In the above example, you can see that when ^ operator is used items are accessed in the reverse order.
So if you have to access the last item in the sequence, you will use ^1, and for the second to last item ^2, and so on...
Note that the range starts from 1. If you use ^0, it will give you the length of the sequence. So if you try fruits[^0], it will throw an exception. 
Now, let's see how range works,
  1. var fruitRange = fruits[1..3]; // Returns "Orange" and "Banana"  
The starting index in the range is inclusive, but the end index is exclusive.
Below are some examples showing how you can use range to get items in the sequence.
  1. var allFruits = fruits[..]; // Returns all the fruits in array  
  2. var first2Fruits = fruits[..2]; // Returns first 2 fruits  
  3. var last2Fruits = fruits[3..]; // Returns last 2 fruits  
Similar functionality can be achieved by calling System.Index and System.Range factory methods instead of ^ and .. operators. However, it will require lot of code to write.
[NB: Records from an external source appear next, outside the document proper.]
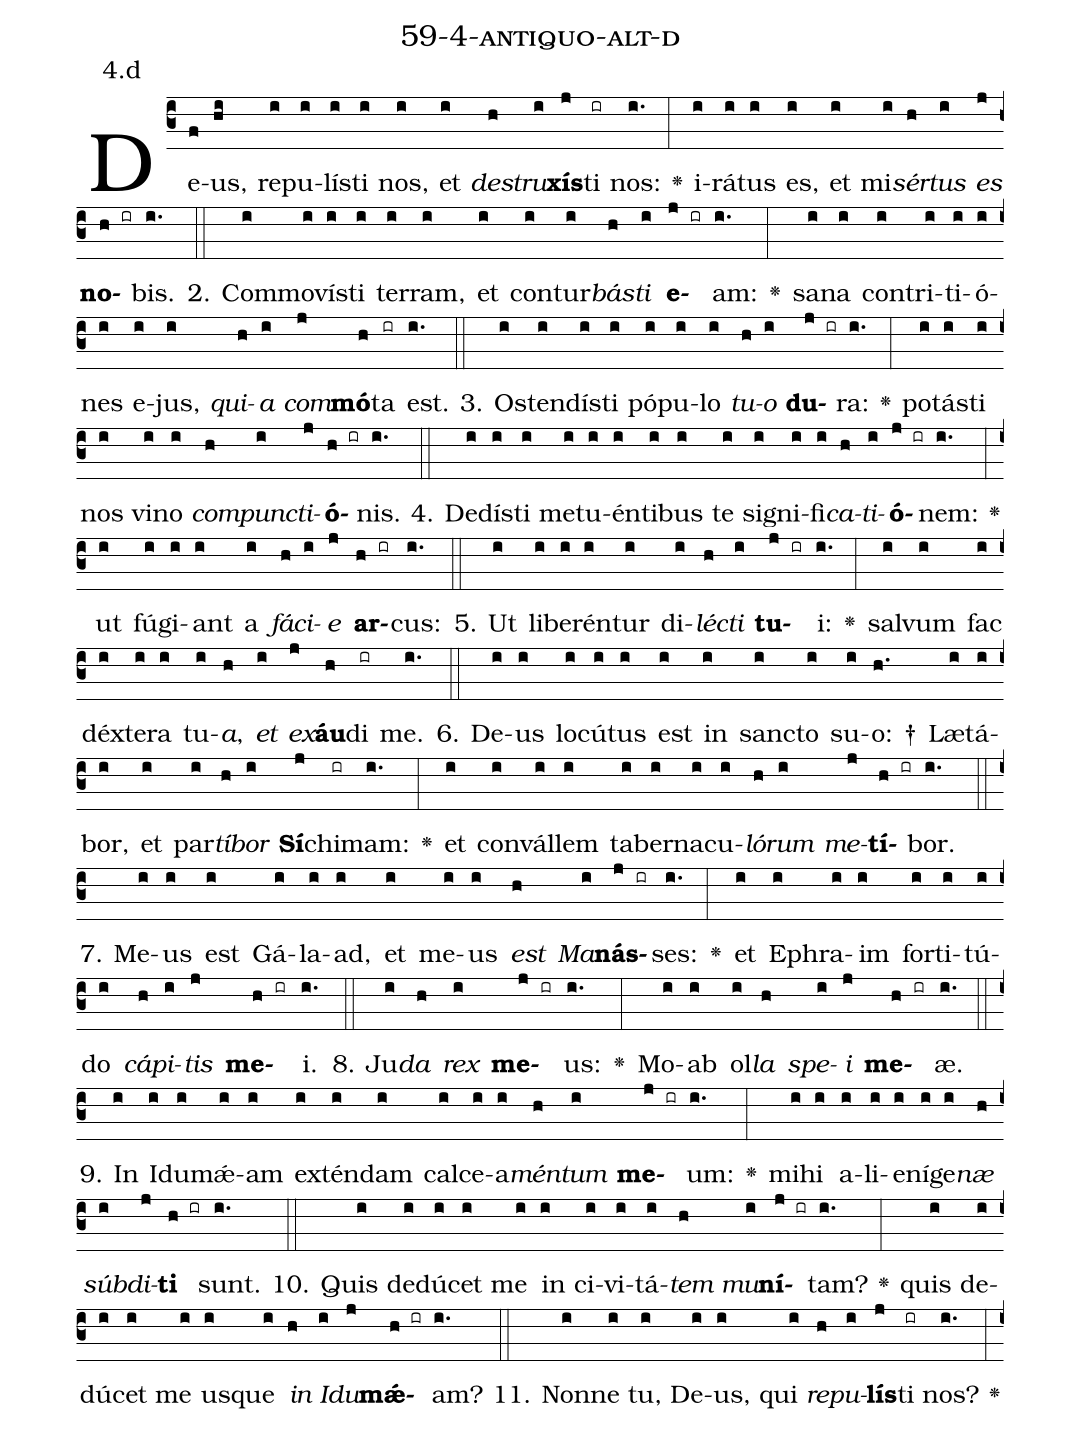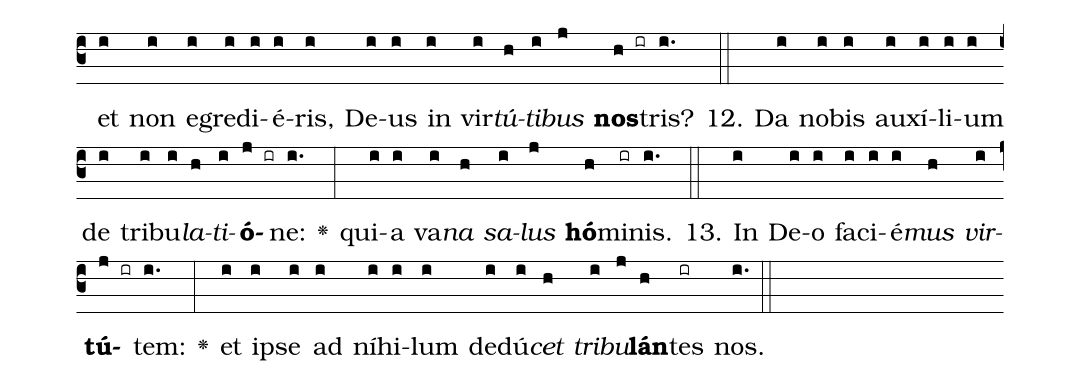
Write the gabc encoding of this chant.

name: 59-4-antiquo-alt-d;
annotation: 4.d;
%%
(c3)De(f)us,(hi) re(i)pu(i)lís(i)ti(i) nos,(i) et(i) <i>de</i>(h)<i>stru</i>(i)<b>xís</b>(j)ti(ir) nos:(i.) <v>\greheightstar</v>(:) i(i)rá(i)tus(i) es,(i) et(i) mi(i)<i>sér</i>(h)<i>tus</i>(i) <i>es</i>(j) <b>no</b>(h ir)bis.(i.) (::)
2. Com(i)mo(i)vís(i)ti(i) ter(i)ram,(i) et(i) con(i)tur(i)<i>bás</i>(h)<i>ti</i>(i) <b>e</b>(j ir)am:(i.) <v>\greheightstar</v>(:) sa(i)na(i) con(i)tri(i)ti(i)ó(i)nes(i) e(i)jus,(i) <i>qui</i>(h)<i>a</i>(i) <i>com</i>(j)<b>mó</b>(h)ta(ir) est.(i.) (::)
3. Os(i)ten(i)dís(i)ti(i) pó(i)pu(i)lo(i) <i>tu</i>(h)<i>o</i>(i) <b>du</b>(j ir)ra:(i.) <v>\greheightstar</v>(:) po(i)tás(i)ti(i) nos(i) vi(i)no(i) <i>com</i>(h)<i>punc</i>(i)<i>ti</i>(j)<b>ó</b>(h ir)nis.(i.) (::)
4. De(i)dís(i)ti(i) me(i)tu(i)én(i)ti(i)bus(i) te(i) si(i)gni(i)fi(i)<i>ca</i>(h)<i>ti</i>(i)<b>ó</b>(j ir)nem:(i.) <v>\greheightstar</v>(:) ut(i) fú(i)gi(i)ant(i) a(i) <i>fá</i>(h)<i>ci</i>(i)<i>e</i>(j) <b>ar</b>(h ir)cus:(i.) (::)
5. Ut(i) li(i)be(i)rén(i)tur(i) di(i)<i>léc</i>(h)<i>ti</i>(i) <b>tu</b>(j ir)i:(i.) <v>\greheightstar</v>(:) sal(i)vum(i) fac(i) déx(i)te(i)ra(i) tu(i)<i>a</i>,(h) <i>et</i>(i) <i>ex</i>(j)<b>áu</b>(h)di(ir) me.(i.) (::)
6. De(i)us(i) lo(i)cú(i)tus(i) est(i) in(i) sanc(i)to(i) su(i)o: †(h.) Læ(i)tá(i)bor,(i) et(i) par(i)<i>tí</i>(h)<i>bor</i>(i) <b>Sí</b>(j)chi(ir)mam:(i.) <v>\greheightstar</v>(:) et(i) con(i)vál(i)lem(i) ta(i)ber(i)na(i)cu(i)<i>ló</i>(h)<i>rum</i>(i) <i>me</i>(j)<b>tí</b>(h ir)bor.(i.) (::)
7. Me(i)us(i) est(i) Gá(i)la(i)ad,(i) et(i) me(i)us(i) <i>est</i>(h) <i>Ma</i>(i)<b>nás</b>(j ir)ses:(i.) <v>\greheightstar</v>(:) et(i) E(i)phra(i)im(i) for(i)ti(i)tú(i)do(i) <i>cá</i>(h)<i>pi</i>(i)<i>tis</i>(j) <b>me</b>(h ir)i.(i.) (::)
8. Ju(i)<i>da</i>(h) <i>rex</i>(i) <b>me</b>(j ir)us:(i.) <v>\greheightstar</v>(:) Mo(i)ab(i) ol(i)<i>la</i>(h) <i>spe</i>(i)<i>i</i>(j) <b>me</b>(h ir)æ.(i.) (::)
9. In(i) I(i)du(i)mǽ(i)am(i) ex(i)tén(i)dam(i) cal(i)ce(i)a(i)<i>mén</i>(h)<i>tum</i>(i) <b>me</b>(j ir)um:(i.) <v>\greheightstar</v>(:) mi(i)hi(i) a(i)li(i)e(i)ní(i)ge(i)<i>næ</i>(h) <i>súb</i>(i)<i>di</i>(j)<b>ti</b>(h ir) sunt.(i.) (::)
10. Quis(i) de(i)dú(i)cet(i) me(i) in(i) ci(i)vi(i)tá(i)<i>tem</i>(h) <i>mu</i>(i)<b>ní</b>(j ir)tam?(i.) <v>\greheightstar</v>(:) quis(i) de(i)dú(i)cet(i) me(i) us(i)que(i) <i>in</i>(h) <i>I</i>(i)<i>du</i>(j)<b>mǽ</b>(h ir)am?(i.) (::)
11. Non(i)ne(i) tu,(i) De(i)us,(i) qui(i) <i>re</i>(h)<i>pu</i>(i)<b>lís</b>(j)ti(ir) nos?(i.) <v>\greheightstar</v>(:) et(i) non(i) e(i)gre(i)di(i)é(i)ris,(i) De(i)us(i) in(i) vir(i)<i>tú</i>(h)<i>ti</i>(i)<i>bus</i>(j) <b>nos</b>(h ir)tris?(i.) (::)
12. Da(i) no(i)bis(i) au(i)xí(i)li(i)um(i) de(i) tri(i)bu(i)<i>la</i>(h)<i>ti</i>(i)<b>ó</b>(j ir)ne:(i.) <v>\greheightstar</v>(:) qui(i)a(i) va(i)<i>na</i>(h) <i>sa</i>(i)<i>lus</i>(j) <b>hó</b>(h)mi(ir)nis.(i.) (::)
13. In(i) De(i)o(i) fa(i)ci(i)é(i)<i>mus</i>(h) <i>vir</i>(i)<b>tú</b>(j ir)tem:(i.) <v>\greheightstar</v>(:) et(i) ip(i)se(i) ad(i) ní(i)hi(i)lum(i) de(i)dú(i)<i>cet</i>(h) <i>tri</i>(i)<i>bu</i>(j)<b>lán</b>(h)tes(ir) nos.(i.) (::)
null coalescing assignment

C# 8.0 introduces the null coalescing assignment operator ??= which ensures that the variable is assigned value only if it is null. Let' see in the below example. 
  1. List<int> numbersList = null;  
  2. //Check if numberList is null  
  3. if(numbersList == null)  
  4. {  
  5.    //then assign value  
  6.    numbersList = new List<int>();  
  7. }  
  8. //Above can be achieved with ??=  
  9. numbersList ??= new List<int>();  
Note, it will not throw any exception if the variable is not null. It will skip the assignment.

Disposable ref struct 

In C# 7.2, structs with ref keyword were introduced so that they can be used in a high-performance scenario. But these ref structs are not allowed to implement any interface. So they can't implement IDisposable interface as well. But in C# 8.0 we can make them disposable by simply defining the Dispose method.
  1. ref struct Person  
  2. {  
  3.    //..  
  4.    public void Dispose()  
  5.    {  
  6.    //clean up unmanaged code here  
  7.    }  
  8. }  

Static local functions

If you want your local function should not use variables from enclosing scope (outer function), then use a static modifier to a local function. If you try to use a variable from the enclosing scope, it will give you an error.
  1. void SendMessage()  
  2. {  
  3.    string name = "John";  
  4.    Console.WriteLine();  
  6.    static string GetMessage()  
  7.    {  
  8.       return $"Hello {name}";  
  9.    }  
  10. }  
We are using the 'name' variable inside a static function. Thus, we are getting an error, as shown below:
error CS8421: A static local function cannot contain a reference to 'name'. 

Using declaration 

With the using declaration, the objects are disposed automatically. In C# 8.0 there's no need to use curly braces to define the scope of the object. See the following example,
  1. using var reader = new StreamReader(@"C:\test\data.txt");  
  2. var content = reader.ReadToEnd();  
  3. Console.WriteLine($"File length: {content.Length}");  
Is equivalent to,
  1. using (var reader = new StreamReader(@"C:\test\data.txt"))  
  2. {  
  3.    var content = reader.ReadToEnd();  
  4.    Console.WriteLine($"File length: {content.Length}");  
  5. }  
With the new syntax (without curly braces), the object is disposed when the closing brace for the method is reached. Whereas with older using statement (with braces), the object is disposed when closing brace of using statement is reached.  
I tried to explain the above features in a simple way. I hope this will help you all understand and use them in future. Thanks for reading article!